YAML and TOML both aim to be human-readable, typed configuration formats, but they solve the "how do I represent nesting" problem in almost opposite ways. YAML implies structure through indentation and dash-prefixed sequences (block style), with an optional inline flow style for the same data. TOML makes structure explicit with bracketed section headers and has no indentation-based nesting at all. This converter parses your YAML into its underlying data model — mappings, sequences, and typed scalars — and re-emits that same data using TOML's table syntax.

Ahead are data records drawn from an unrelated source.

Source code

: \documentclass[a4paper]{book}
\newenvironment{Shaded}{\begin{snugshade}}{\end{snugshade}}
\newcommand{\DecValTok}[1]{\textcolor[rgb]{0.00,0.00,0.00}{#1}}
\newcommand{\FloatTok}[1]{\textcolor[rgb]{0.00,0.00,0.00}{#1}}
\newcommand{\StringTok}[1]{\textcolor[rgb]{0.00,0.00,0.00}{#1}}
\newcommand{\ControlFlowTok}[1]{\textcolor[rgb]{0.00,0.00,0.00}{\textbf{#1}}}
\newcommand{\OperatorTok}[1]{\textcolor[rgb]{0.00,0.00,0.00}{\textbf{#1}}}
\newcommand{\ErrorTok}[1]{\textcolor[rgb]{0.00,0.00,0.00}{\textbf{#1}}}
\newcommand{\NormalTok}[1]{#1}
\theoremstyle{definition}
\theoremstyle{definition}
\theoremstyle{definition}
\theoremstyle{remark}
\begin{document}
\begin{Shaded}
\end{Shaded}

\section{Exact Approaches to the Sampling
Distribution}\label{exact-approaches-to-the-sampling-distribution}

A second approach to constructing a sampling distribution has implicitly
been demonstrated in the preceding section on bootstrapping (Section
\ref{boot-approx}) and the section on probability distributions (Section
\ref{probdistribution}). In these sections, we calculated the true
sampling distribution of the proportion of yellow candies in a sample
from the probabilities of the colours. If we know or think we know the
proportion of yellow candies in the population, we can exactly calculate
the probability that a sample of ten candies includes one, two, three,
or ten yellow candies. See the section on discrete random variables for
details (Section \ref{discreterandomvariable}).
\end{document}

A nested YAML mapping becomes a [table] header. Given:

database:
  host: localhost
  port: 5432
  ssl: true

the converter produces:

[database]
host = "localhost"
port = 5432
ssl = true

TOML requires this explicit [table] header for any nested object — there's no equivalent of just indenting a block further. The converter generates these headers automatically from your YAML's nesting depth, including dotted paths for deeper structures (a database.replica mapping becomes [database.replica]).

Arrays of objects follow the same explicit-header logic but with double brackets. A YAML sequence of mappings:

servers:
  - name: web1
    ip: 10.0.0.1
  - name: web2
    ip: 10.0.0.2

becomes TOML's array-of-tables syntax:

[[servers]]
name = "web1"
ip = "10.0.0.1"

[[servers]]
name = "web2"
ip = "10.0.0.2"

Each [[servers]] header appends one more element to the servers array — this is the only way TOML represents a list of objects, whereas YAML's - sequence marker handles lists of any element type without special-casing objects versus scalars.

Typed scalars mostly translate one to one. Both specs define strings, integers, floats, booleans, and dates/datetimes as native, non-string types, so port: 5432 and enabled: true in YAML become port = 5432 and enabled = true in TOML without added quoting — the converter doesn't have to guess types, since YAML parsers already resolve them against the YAML 1.2 core schema tags before the TOML serializer sees them.

The gap is everything YAML defines that TOML's spec simply has no slot for. YAML has an explicit null (written ~ or null); TOML's type system has no null at all, so this converter maps a YAML null value to an empty string ("") — the closest shape-preserving equivalent, though it means a field that was explicitly "no value" becomes indistinguishable from a field that's genuinely an empty string once converted. YAML also supports anchors (&name) and aliases (*name) that let one node reuse another node's content by reference, plus multiple ----separated documents inside a single file; TOML has no mechanism for either, since a TOML file is defined as one flat document with no internal cross-references.

Developers reach for this conversion when moving configuration between ecosystems that standardized on different formats rather than by preference — taking values out of a YAML-based CI pipeline or infrastructure manifest and dropping them into a Rust Cargo.toml, a Python pyproject.toml consumed by Poetry or Hatch, or a static-site generator's TOML front matter, all of which parse TOML specifically and won't accept YAML as a substitute.